About this exercise: Beneath this task are records; tally the lines in them that contain "followed" and report only the number.

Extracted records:
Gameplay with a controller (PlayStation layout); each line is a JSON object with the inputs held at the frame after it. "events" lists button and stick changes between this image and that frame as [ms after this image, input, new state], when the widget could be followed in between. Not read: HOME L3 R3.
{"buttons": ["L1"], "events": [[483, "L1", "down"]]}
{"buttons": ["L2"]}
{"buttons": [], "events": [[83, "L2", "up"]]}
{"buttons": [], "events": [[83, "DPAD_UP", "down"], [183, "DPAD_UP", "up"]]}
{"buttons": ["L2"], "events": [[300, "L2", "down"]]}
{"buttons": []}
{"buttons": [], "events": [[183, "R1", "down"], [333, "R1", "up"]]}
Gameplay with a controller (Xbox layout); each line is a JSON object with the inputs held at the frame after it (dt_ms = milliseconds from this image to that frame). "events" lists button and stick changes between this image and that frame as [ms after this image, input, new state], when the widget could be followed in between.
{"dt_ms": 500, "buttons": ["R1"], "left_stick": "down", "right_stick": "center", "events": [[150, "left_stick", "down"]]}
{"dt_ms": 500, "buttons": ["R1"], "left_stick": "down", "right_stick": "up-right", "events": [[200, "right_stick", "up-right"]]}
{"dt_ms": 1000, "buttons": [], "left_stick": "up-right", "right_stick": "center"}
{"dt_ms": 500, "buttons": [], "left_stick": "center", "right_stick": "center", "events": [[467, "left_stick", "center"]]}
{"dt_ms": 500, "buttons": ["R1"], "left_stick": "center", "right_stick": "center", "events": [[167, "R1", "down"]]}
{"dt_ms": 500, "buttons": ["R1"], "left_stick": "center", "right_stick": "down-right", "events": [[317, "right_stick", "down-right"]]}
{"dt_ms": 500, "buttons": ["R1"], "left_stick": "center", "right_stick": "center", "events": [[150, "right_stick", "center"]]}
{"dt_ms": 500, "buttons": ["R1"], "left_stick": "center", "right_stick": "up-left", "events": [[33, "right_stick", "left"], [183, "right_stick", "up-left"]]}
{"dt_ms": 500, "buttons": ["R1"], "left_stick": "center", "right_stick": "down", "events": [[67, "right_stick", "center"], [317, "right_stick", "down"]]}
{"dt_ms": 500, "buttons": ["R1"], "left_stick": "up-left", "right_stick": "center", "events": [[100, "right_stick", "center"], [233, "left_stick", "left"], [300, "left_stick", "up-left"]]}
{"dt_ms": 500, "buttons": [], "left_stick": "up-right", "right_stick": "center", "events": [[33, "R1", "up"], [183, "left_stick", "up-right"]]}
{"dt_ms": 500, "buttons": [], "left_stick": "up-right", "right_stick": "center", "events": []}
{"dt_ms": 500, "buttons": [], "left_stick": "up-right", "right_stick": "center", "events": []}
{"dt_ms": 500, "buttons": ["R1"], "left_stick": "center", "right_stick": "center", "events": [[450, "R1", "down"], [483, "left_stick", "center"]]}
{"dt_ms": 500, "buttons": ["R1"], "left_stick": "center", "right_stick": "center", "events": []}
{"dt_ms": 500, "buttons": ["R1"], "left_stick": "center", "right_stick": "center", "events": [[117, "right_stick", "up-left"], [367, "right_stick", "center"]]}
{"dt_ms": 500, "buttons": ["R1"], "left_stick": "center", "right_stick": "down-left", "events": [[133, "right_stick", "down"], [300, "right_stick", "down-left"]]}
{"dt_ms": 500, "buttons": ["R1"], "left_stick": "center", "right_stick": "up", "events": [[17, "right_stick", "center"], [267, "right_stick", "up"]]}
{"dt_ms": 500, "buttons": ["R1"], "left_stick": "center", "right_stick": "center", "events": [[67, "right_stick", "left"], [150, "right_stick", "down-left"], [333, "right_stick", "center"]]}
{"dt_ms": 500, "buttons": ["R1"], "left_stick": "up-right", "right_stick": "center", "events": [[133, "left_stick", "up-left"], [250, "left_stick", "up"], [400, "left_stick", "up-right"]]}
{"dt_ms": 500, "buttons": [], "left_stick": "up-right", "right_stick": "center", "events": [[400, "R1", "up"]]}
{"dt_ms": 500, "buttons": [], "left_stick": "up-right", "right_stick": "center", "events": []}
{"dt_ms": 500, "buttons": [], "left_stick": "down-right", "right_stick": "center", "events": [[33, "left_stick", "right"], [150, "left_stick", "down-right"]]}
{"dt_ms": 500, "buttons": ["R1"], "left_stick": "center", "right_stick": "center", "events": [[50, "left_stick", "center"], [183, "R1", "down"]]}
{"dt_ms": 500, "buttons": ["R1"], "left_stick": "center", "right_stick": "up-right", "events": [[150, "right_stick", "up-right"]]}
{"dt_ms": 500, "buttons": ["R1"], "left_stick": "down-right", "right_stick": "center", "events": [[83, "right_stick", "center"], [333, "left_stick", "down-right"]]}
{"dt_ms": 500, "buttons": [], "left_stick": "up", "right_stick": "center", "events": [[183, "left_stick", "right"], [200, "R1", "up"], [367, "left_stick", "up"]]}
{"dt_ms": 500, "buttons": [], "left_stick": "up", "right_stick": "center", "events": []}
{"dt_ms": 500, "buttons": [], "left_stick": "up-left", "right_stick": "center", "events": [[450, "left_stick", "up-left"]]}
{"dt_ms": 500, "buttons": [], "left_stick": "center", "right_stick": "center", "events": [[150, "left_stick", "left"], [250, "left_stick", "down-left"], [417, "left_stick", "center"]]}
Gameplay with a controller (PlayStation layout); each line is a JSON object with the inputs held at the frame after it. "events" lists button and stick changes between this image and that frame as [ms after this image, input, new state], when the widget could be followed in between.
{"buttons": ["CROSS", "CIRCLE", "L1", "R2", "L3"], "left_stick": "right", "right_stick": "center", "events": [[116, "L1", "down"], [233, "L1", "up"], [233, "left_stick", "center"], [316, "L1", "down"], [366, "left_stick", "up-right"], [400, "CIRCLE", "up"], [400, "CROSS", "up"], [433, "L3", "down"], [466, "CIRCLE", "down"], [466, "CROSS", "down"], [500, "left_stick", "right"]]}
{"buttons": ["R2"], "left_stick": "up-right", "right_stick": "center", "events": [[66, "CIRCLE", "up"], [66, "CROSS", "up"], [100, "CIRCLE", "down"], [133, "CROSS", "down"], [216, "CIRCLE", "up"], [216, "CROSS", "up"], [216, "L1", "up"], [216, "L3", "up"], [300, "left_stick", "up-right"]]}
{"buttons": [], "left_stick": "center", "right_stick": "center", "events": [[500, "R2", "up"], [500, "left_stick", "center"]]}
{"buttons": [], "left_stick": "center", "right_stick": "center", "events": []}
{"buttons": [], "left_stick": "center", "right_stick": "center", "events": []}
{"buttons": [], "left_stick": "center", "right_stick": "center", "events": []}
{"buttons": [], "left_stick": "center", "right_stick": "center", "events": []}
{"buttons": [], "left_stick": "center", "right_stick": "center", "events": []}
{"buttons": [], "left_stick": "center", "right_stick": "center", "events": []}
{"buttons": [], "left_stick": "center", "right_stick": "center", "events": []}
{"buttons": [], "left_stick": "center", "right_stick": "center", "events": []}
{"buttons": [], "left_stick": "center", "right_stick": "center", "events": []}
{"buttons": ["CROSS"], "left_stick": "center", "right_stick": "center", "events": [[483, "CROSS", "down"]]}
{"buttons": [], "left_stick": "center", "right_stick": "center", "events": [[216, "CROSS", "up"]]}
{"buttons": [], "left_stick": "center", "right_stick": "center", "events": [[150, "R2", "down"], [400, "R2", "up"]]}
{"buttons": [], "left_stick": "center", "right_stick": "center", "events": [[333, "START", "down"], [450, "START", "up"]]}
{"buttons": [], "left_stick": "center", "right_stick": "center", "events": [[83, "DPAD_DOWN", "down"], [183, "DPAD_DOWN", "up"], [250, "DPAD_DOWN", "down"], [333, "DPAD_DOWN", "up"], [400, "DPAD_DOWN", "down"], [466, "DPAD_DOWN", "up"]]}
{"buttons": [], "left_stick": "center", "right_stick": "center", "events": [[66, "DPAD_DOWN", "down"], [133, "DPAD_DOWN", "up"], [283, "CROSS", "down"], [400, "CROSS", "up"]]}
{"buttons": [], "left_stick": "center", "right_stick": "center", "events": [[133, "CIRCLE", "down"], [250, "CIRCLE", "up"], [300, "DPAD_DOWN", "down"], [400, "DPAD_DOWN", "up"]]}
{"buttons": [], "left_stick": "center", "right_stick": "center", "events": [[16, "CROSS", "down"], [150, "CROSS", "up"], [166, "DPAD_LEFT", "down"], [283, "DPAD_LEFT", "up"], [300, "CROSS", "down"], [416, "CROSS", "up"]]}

Reply to the task: 3